Blackhawk basketball coach Steve Lodovico took job ‘for a year,’ resigns 18 seasons later after building WPIAL powerhouse
Monday, April 3, 2023 | 11:17 AM
Eighteen years ago, Steve Lodovico applied to be Blackhawk’s boys basketball coach, hoping to replace his legendary mentor John Miller, who was retiring.
Instead, the school offered Lodovico the girls program.
“I really wanted the boys job at that point, so I turned it down,” he said. “I didn’t want to coach girls. But I went home and talked about it with my family. They said, ‘Just do it for a year.’
“Here I am 18 years later.”
Lodovico said he’s fortunate he reconsidered. But after winning four WPIAL titles, two state championships and more than 300 games, his successful tenure as Blackhawk’s girls coach is ending. Lodovico resigned Monday to spend more time with his family.
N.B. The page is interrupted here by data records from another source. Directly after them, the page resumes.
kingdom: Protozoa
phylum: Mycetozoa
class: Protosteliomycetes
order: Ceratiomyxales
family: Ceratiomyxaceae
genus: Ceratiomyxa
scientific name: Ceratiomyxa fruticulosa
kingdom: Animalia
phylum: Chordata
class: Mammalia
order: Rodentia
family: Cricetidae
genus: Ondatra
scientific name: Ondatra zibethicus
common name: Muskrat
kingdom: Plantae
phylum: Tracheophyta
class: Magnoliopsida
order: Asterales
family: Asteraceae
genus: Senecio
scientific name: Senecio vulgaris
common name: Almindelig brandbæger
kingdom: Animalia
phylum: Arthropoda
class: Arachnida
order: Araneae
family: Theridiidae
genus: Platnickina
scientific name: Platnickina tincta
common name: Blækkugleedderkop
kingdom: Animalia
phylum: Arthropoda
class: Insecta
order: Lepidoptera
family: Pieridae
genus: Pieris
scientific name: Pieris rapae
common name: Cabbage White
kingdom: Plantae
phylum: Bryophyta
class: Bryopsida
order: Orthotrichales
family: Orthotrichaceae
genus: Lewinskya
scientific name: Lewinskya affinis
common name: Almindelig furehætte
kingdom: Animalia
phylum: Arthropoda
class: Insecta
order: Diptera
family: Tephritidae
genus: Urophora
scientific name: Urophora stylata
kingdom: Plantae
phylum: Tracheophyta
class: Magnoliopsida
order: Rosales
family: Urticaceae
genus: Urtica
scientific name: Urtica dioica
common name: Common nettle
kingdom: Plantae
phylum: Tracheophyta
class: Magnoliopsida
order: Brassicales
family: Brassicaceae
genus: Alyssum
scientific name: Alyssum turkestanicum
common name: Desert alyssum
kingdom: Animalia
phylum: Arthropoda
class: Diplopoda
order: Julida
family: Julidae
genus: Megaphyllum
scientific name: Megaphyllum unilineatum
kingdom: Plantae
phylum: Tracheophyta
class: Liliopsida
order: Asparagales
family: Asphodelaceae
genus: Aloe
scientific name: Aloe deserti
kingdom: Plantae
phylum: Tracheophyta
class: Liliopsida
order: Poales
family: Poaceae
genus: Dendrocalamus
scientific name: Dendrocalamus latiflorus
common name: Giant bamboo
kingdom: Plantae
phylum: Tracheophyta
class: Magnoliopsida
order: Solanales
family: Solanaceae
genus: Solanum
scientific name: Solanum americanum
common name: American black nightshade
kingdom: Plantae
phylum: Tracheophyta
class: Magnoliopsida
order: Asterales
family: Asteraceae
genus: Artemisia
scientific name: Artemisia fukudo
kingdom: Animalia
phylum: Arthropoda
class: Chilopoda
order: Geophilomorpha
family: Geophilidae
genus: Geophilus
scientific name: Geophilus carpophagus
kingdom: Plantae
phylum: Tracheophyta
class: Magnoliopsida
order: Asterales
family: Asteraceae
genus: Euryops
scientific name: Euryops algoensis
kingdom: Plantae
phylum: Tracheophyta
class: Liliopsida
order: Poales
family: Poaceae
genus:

Blackhawk went 25-5 this winter and was both the WPIAL and PIAA Class 4A runner-up. His exit comes a little more than a week after a 53-45 loss to Lansdale Catholic in the state finals.
“As a coach living in another district, you sacrifice a lot of time away from family,” Lodovico said. “I have an amazing wife and three wonderful kids that I want to be there for, and my time will now be invested with them. They have allowed me to pursue my passion in coaching. I now want to be there for them as they go along their journey.”
Lodovico, 45, said he’s taking a “breather” from coaching. He and wife Becky have a daughter, Maya, 13, and two sons, Jase, 10, and Vinny, 6. They live in the Seneca Valley district.
He met with his Blackhawk players Monday morning to break the news.
“I’ve coached so many great girls and amazing individuals,” he said. “They’re more than just players. It’s the relationships you build through the years. Today, the number of former players who reached out to say how much they enjoyed playing in our program, that’s what I’ll miss.”
As a player, Lodovico was a starter on the Blackhawk boys teams that won state titles in 1995 and ’96 under Miller. He played college basketball at LaRoche and afterward decided to coach.
At 27, Blackhawk gave him his first head coaching job in 2005. He led the Cougars to consecutive state championships in 2014 and ’15, and won WPIAL titles in 2011, ’14, ’15 and ’22.
His career record is 348-128
“The girls game was different, but once I got going I really enjoyed it,” he said. “I had other opportunities to move and coach boys, but just never really had any interest. I was happy where I was and what we built at Blackhawk.”
Lodovico said basketball concepts don’t change regardless of gender, but his approach to coaching did evolve over the years. The Cougars went 45-56 in his first four seasons, but they’re 303-72 in the 14 years since.
“At the beginning, I kind of coached them the way I was coached by John Miller, but you have to be able to adjust,” he said. “There are a lot of feelings with girls. You have to be able to break them down, but also be able to build them back up. I learned as I went that you have to approach it differently.”
Since 2011, he had nine seasons with at least 20 wins.
This year’s 25-win season didn’t end with a WPIAL or PIAA banner, but Lodovico kept the team moving forward despite a key late-season injury. Mercyhurst recruit Quinn Borroni was lost to a torn Achilles tendon in a scrimmage just before the postseason.
Still the Cougars reached the WPIAL finals, stretched their season to the state finals and had a second-half lead in Hershey.
“When you lose arguably your best player, I think a lot of people counted us out,” Lodovico said. “It was really enjoyable to see how these girls rallied around that and how far we made it. I don’t think many people thought we would be sitting in Hershey, playing in the state championship game and, honestly, almost win that thing.”